── PAGE EXTRACT ──
Now, let’s revisit my “office” for a minute. I am so happy with how it turned out. I think it balances bold and soft, earthy and luxe, and classic and modern. Those were my main goals and my biggest stresses:) I want to continue that through the space, bringing in rich colors, patterns, and materials.

So here is where this “cool” electronics storage cabinet bench will live. I love the idea of some extra seating (I need to get a cushion made so that will be new for me), I love that the outlet will be covered, and of course, I love that my electronics will be tucked away nicely. But what will it look like???

from: what furniture/decor we’d want if money were no object – and why. let’s fantasize

If you read this post about what we would buy if money were no object then you know this $52,000 Gustav BertelsenIf cabinet made in 1946 is at the top of my list. Y’all, there are only two known to have been made. I’ve never really been a polka dot gal but I do love circles so this speaks to the deepest parts of my design-loving soul. What I decided I am going to do (or try to do) is make my own highly-inspired version since I’m short about $52,000. And when I say “I make” I mean “me and my dad make”. I called him up, sent him a VERY basic drawing, the requested measurements, and we were off.

I would like to mention now that this is very much a process post as this is as far as we’ve gotten. My dad built the frame, leaving me to cut the doors, and finish sanding everything…about two months ago. Between being nervous I would mess it up (wood still isn’t cheap) and laziness, I did not do what he asked. Luckily, I conned him into visiting me two weeks ago where we finally did those things.

This notch is for the power strip to my computer and lamp. That was my dad’s idea which is why we make a great team. I’m more form and he’s more function.
───
## TASKS TO CARRY OUT
1 - In the cabinet bench post, how many of the 1946 Gustav Bertelsen cabinets are known to have been made?
2 - Translate this sentence from the cabinet bench post into Spanish: "This notch is for the power strip to my computer and lamp."
3 - List every feature of the electronics storage cabinet bench that the writer of the cabinet bench post says she loves.
The items that follow have no connection to the post about the cabinet bench.
── SUPPLIED RECORDS ──
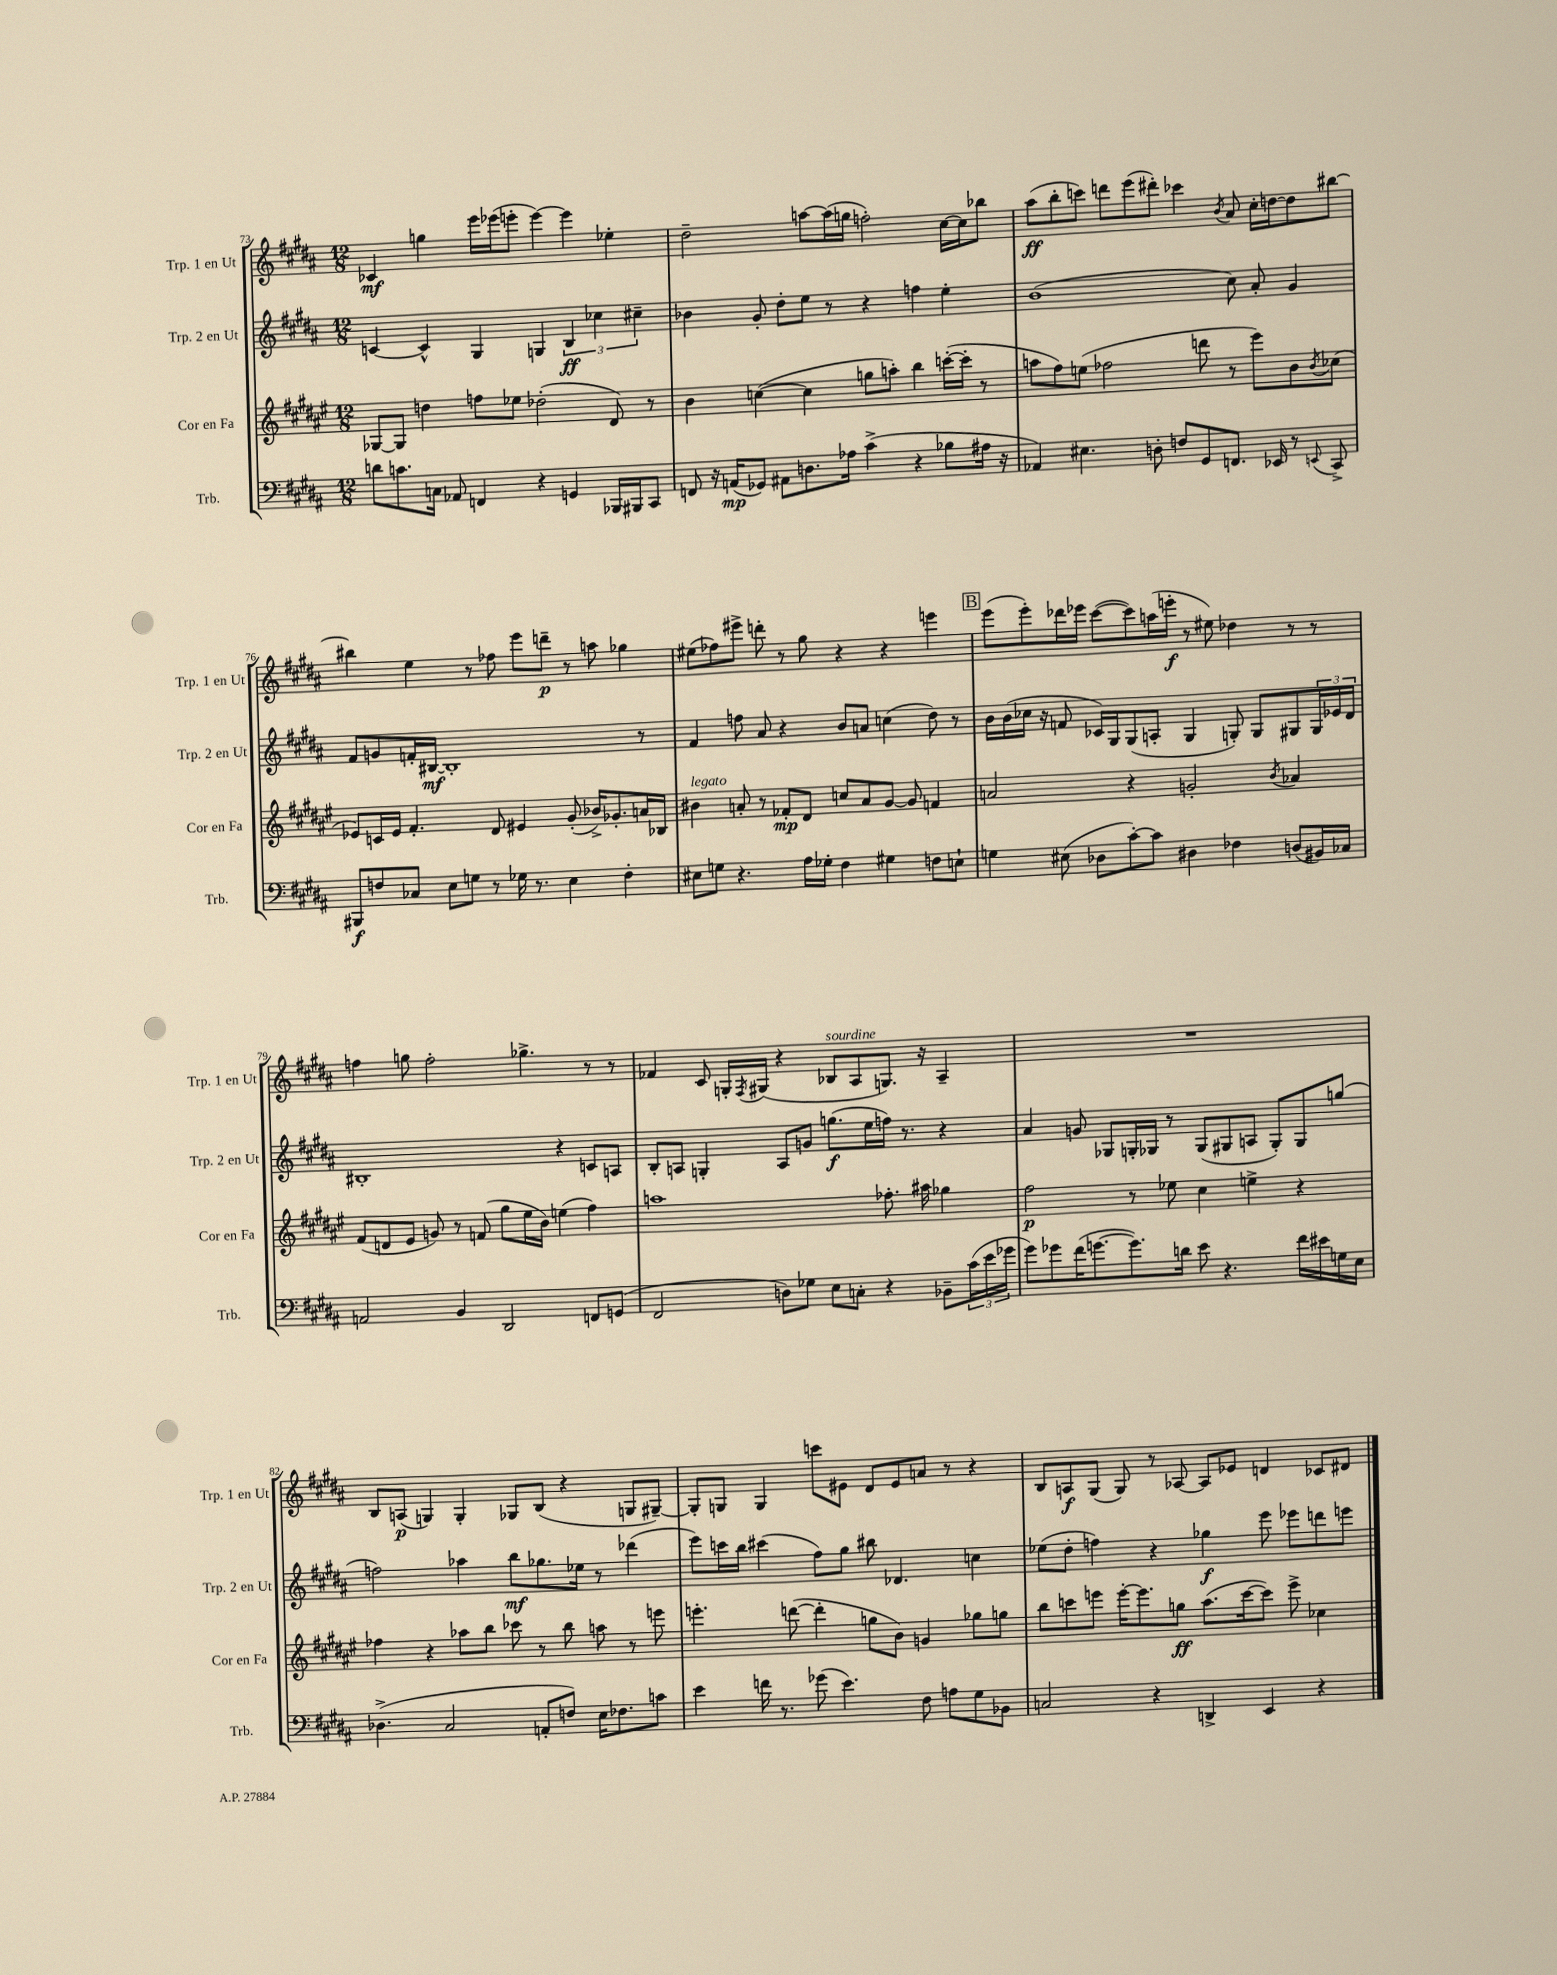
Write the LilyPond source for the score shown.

<<
\new StaffGroup <<
\new Staff = "s0" \with { instrumentName = "Trp. 1 en Ut" shortInstrumentName = "Trp. 1 en Ut" } {
    \clef treble \key b \major \numericTimeSignature \time 12/8
    ces'4\mf g''4 e'''16 ees'''16( e'''8-. e'''4~) e'''4 ees''4-. |
    dis''2-- a''8~ a''16( g''16 f''2-.) cis''16~ cis''16 bes''8 |
    ais''8\ff( b''8-. c'''8) d'''8 e'''8( dis'''8-.) ces'''4 \acciaccatura { b'8 } ais'8 cis''16-. d''16~ d''8 bis''8~ |
    bis''4 e''4 r8 fes''8 e'''8 d'''8--\p r8 a''8 ges''4 |
    eis''8( fes''8) eis'''8-> d'''8-. r8 gis''8 r4 r4 e'''4 |
    \mark \markup { \box "B" } e'''8( e'''8-.) des'''16 ees'''16 cis'''8~( cis'''8) a''16( e'''16-.\f r8 eis''8) des''4 r8 r8 |
    f''4 g''8 f''2-. ges''4.-> r8 r8 |
    fes'4 cis'8 g16-. \acciaccatura { fis8 } gis16( r4 bes8^\markup { \italic "sourdine" } ais8 g8.) r16 ais4-- |
    R1. |
    b8 a8\p( g4) g4-. ges8 b8( r4 g8 gis8~--) |
    gis8-. g8 g4 c'''8 eis'8 dis'8 eis'8 a'8 r8 r4 |
    b8 a8\f gis8( gis8) r8 aes8~ aes8 ees'8 d'4 ces'8 dis'8 \bar "|." |
}
\new Staff = "s1" \with { instrumentName = "Trp. 2 en Ut" shortInstrumentName = "Trp. 2 en Ut" } {
    \clef treble \key b \major \numericTimeSignature \time 12/8
    c'4~ c'4-^ gis4 g4 \tuplet 3/2 { b4\ff ces''4 cis''4-- } |
    bes'4 gis'8-. dis''8-. e''8 r8 r4 f''4 e''4-. |
    b'1( cis''8) ais'8-. gis'4 |
    fis'8 g'8 f'16-. bis16~\mf bis1-. r8 |
    fis'4 f''8 ais'8 r4 b'8 a'8 c''4( dis''8) r8 |
    \mark \markup { \box "B" } b'16 b'16( ces''16 r16 f'8 ces'16) gis16 gis8( a8-. gis4 g8-.) g8 gis8 \tuplet 3/2 { gis16 ees'16 dis'16 } |
    bis1-. r4 c'8 a8 |
    b8-. a8 g4-. a8 g'8 g''8.\f( e''16 f''16) r8. r4 |
    ais'4 g'8 ges8 g16-. ges16 r8 ges8( gis8 a8 gis8-.) gis8 g''8( |
    f''2) aes''4 b''8\mf ges''8. ees''16 r8 des'''4( |
    e'''8) c'''16 b''16 cis'''4( fis''8) gis''8 bis''8 des'4. c''4 |
    ees''8( dis''8-. f''4) r4 ges''4\f e'''8 ees'''8 d'''8 e'''8 \bar "|." |
}
\new Staff = "s2" \with { instrumentName = "Cor en Fa" shortInstrumentName = "Cor en Fa" } {
    \clef treble \key fis \major \numericTimeSignature \time 12/8
    ges8~ ges8 d''4 f''8 ees''8 des''2-.( dis'8) r8 |
    b'4 c''4~( c''4 g''8 a''8-.) b''4 c'''16~-.( c'''16-. r8 |
    a''8 fis''8) e''8( fes''2 d'''8 r8 eis'''8) b'8 \acciaccatura { b'8 } ces''8( |
    ees'8) c'16 ees'16 fis'4.-. dis'8 eis'4 gis'8-.( bes'16->) ges'8.-. a'16 bes16 |
    bis'4^\markup { \italic "legato" } a'8-. r8 fes'8-.\mp dis'8 c''8 a'8 gis'8~ gis'8 f'4 |
    \mark \markup { \box "B" } a'2 r4 g'2-. \acciaccatura { b'8 } aes'4 |
    fis'8( d'8 eis'8 g'8) r8 f'8( gis''8 eis''16 b'16) e''4( fis''4) |
    a''1 fes''8.-. ais''16 ges''4 |
    fis''2\p r8 ees''8 cis''4 e''4-> r4 |
    fes''4 r4 aes''8 b''8 ces'''8 r8 b''8 a''8 r8 e'''8 |
    e'''4.-. d'''8~( d'''4-. g''8 b'8) g'4 ges''8 g''8 |
    b''8 c'''8 e'''8 e'''16~-. e'''8. g''8\ff ais''8.( c'''16~ c'''8) e'''8-> ces''4 \bar "|." |
}
\new Staff = "s3" \with { instrumentName = "Trb." shortInstrumentName = "Trb." } {
    \clef bass \key b \major \numericTimeSignature \time 12/8
    d'8 c'8. c16 aes,8 f,4 r4 g,4 bes,,16 bis,,16 cis,8 |
    f,8 r16 a,16\mp( ges,8) ais,8 d8. aes16 cis'4->( r4 bes8 ais16 r16 |
    aes,4) eis4. d8-. f8 gis,8 f,8. ees,16 r8 \appoggiatura { e,8 } cis,8-> |
    bis,,8\f f8 ces8 e8 g8 r8 ges16 r8. e4 f4-. |
    eis8 g8 r4. ais16 ges16-. fis4 gis4 f8 e8-! |
    \mark \markup { \box "B" } g4 eis8( des8 cis'8~-.) cis'8 dis4 fes4 d8( bis,16) ces16 |
    a,2 b,4 dis,2 f,8 g,8( |
    fis,2 d8) ges8 e8 c8-. r4 bes,8-- \tuplet 3/2 { cis'16( e'16 ges'16 } |
    gis'8) ges'8 fis'16( g'8.~ g'8.) d'16 e'8 r4. fis'16 eis'16 g16 e16 |
    des4.->( cis2 a,8-. f8) e16 fes8. c'8 |
    e'4 f'16 r8. ges'8( e'4.) fis8 a8 gis8 bes,8 |
    c2 r4 d,4-> e,4 r4 \bar "|." |
}
>>
>>
\layout { \context { \Score currentBarNumber = #73 } }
───
## SOLUTIONS
1 - Two.

2 - Esta muesca es para la regleta de mi computadora y mi lámpara.

3 -
- The extra seating
- That the outlet will be covered
- That the electronics will be tucked away nicely